• Task to complete: Reproduce every line of the material below verbatim, leaving the pictures out of your answer.

########################################

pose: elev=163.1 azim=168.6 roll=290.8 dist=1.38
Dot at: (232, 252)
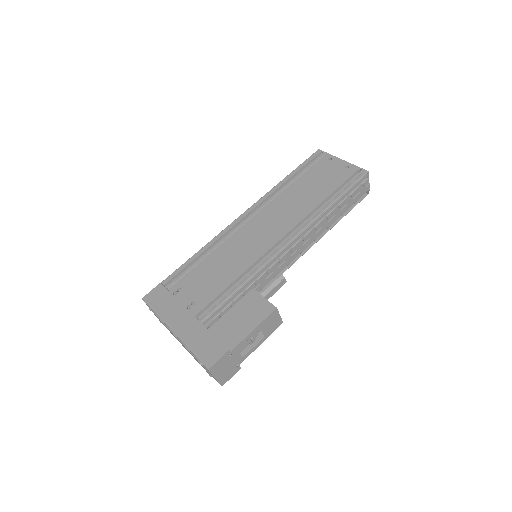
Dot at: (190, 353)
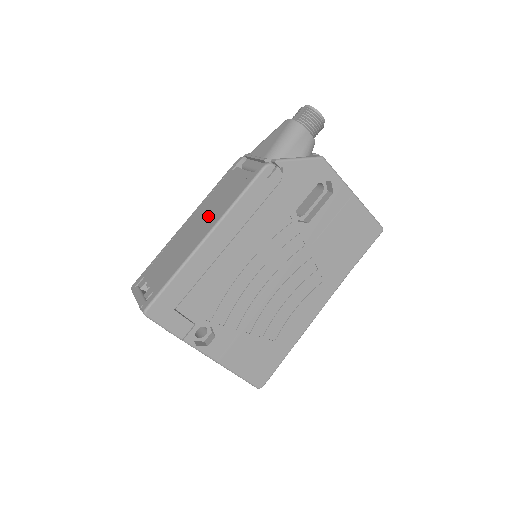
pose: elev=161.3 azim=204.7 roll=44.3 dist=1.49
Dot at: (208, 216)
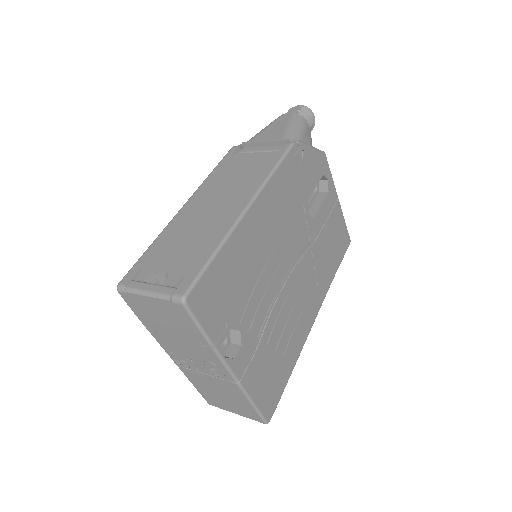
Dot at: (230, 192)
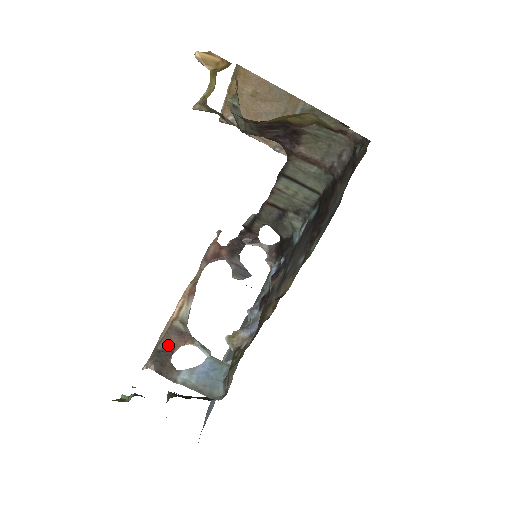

########################################

• Final result:
pose: elev=163.1 azim=168.6 roll=290.8 dist=1.38
Dot at: (232, 252)
Dot at: (190, 353)
pose: elev=161.3 azim=204.7 roll=44.3 dist=1.49
Dot at: (208, 216)
Dot at: (230, 192)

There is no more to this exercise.